» **POINT À TRAITER 1**:
Selon l'extrait source, à quelle heure passe le premier bus, celui qui se rend au lycée de Sada ?

» **EXTRAIT SOURCE**:
Les étudiants « n’ont pas le droit à l’erreur »

Si les taximen ne connaissent pas un franc succès à Choungui, pour cause – notamment – d’un manque d’horaires, les transports scolaires eux, se présentent tous les matins à des heures bien précises. Et tant pis pour celui ou celle qui ne se sera pas levé à temps ! A moins « d’avoir une grande gueule » selon Tishen.

4h : les premiers écoliers se lèvent, 5h30 : passage du premier bus, celui se rendant au lycée de Sada, 6h : le second car terminant sa course à Chirongui surgit pour repartir très vite. Enfin, 6h15 : le dernier transport scolaire à destination du collège de Tsimkoura s’en va.

Pour les lycéens – ceux de Sada en particulier – ayant raté le bus, le parcours du combattant demeure difficile à achever, surtout pour les timides : « Si tu restes dans ton coin en attendant que les chauffeurs t’invitent à monter, tu peux toujours attendre. Et même quand tu demandes, il y a des médiateurs qui refusent de te prendre. Ce n’est pas par méchanceté, mais ils font juste leur travail, et c’est à nous de nous lever à l’heure ! Par contre, si tu insistes, tu argumentes, tu ne veux vraiment pas rater ton cours et que tu le fais savoir, les médiateurs te laissent monter finalement. Mais il ne faut pas que ce soit trop répépétif ».

» **CONTENU PRÉSENTÉ**:
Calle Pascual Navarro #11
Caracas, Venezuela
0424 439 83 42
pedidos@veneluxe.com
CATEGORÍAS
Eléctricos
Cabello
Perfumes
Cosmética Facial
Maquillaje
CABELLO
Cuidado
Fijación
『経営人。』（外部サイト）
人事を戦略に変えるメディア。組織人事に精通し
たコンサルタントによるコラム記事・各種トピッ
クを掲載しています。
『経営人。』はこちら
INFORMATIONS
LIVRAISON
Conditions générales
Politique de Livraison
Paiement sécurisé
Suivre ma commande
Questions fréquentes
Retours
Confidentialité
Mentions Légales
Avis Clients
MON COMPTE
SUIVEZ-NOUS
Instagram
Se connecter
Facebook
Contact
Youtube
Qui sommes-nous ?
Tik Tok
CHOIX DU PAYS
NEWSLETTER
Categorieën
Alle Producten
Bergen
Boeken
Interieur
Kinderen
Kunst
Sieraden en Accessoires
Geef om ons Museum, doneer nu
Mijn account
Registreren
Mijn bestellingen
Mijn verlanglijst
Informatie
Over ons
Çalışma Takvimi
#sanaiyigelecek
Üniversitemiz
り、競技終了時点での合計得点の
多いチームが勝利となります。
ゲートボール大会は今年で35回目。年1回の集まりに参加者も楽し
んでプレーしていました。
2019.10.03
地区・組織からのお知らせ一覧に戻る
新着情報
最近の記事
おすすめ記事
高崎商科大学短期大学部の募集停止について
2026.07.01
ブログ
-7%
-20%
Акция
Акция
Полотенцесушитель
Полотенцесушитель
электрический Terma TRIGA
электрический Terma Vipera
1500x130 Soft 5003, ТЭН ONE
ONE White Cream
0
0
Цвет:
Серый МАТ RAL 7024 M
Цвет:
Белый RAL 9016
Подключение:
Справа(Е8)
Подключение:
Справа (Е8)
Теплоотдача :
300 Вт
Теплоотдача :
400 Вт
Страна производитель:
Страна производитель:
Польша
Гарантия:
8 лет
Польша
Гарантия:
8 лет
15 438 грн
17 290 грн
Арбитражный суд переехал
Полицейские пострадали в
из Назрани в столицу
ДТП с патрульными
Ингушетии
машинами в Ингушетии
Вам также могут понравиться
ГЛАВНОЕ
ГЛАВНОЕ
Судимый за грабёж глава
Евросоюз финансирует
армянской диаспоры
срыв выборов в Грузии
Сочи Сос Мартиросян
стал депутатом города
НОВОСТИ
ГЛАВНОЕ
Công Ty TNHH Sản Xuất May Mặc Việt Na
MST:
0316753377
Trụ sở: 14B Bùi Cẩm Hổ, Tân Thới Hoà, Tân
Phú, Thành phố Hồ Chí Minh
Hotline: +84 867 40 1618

» **POINT À TRAITER 2**:
Mettez en forme, sous la forme d'un tableau Markdown à deux colonnes, « Numéro » et « Ligne », les lignes placées après l'extrait, en commençant par la première et en terminant par celle qui contient « CHOIX DU PAYS », les deux incluses. Ne gardez pas les lignes vides.

» **RÉPONSE PROPOSÉE 1**:
À 5h30.

» **RÉPONSE PROPOSÉE 2**:
| Numéro | Ligne |
|---|---|
| 1 | Calle Pascual Navarro #11 |
| 2 | Caracas, Venezuela |
| 3 | 0424 439 83 42 |
| 4 | pedidos@veneluxe.com |
| 5 | CATEGORÍAS |
| 6 | Eléctricos |
| 7 | Cabello |
| 8 | Perfumes |
| 9 | Cosmética Facial |
| 10 | Maquillaje |
| 11 | CABELLO |
| 12 | Cuidado |
| 13 | Fijación |
| 14 | 『経営人。』（外部サイト） |
| 15 | 人事を戦略に変えるメディア。組織人事に精通し |
| 16 | たコンサルタントによるコラム記事・各種トピッ |
| 17 | クを掲載しています。 |
| 18 | 『経営人。』はこちら |
| 19 | INFORMATIONS |
| 20 | LIVRAISON |
| 21 | Conditions générales |
| 22 | Politique de Livraison |
| 23 | Paiement sécurisé |
| 24 | Suivre ma commande |
| 25 | Questions fréquentes |
| 26 | Retours |
| 27 | Confidentialité |
| 28 | Mentions Légales |
| 29 | Avis Clients |
| 30 | MON COMPTE |
| 31 | SUIVEZ-NOUS |
| 32 | Instagram |
| 33 | Se connecter |
| 34 | Facebook |
| 35 | Contact |
| 36 | Youtube |
| 37 | Qui sommes-nous ? |
| 38 | Tik Tok |
| 39 | CHOIX DU PAYS |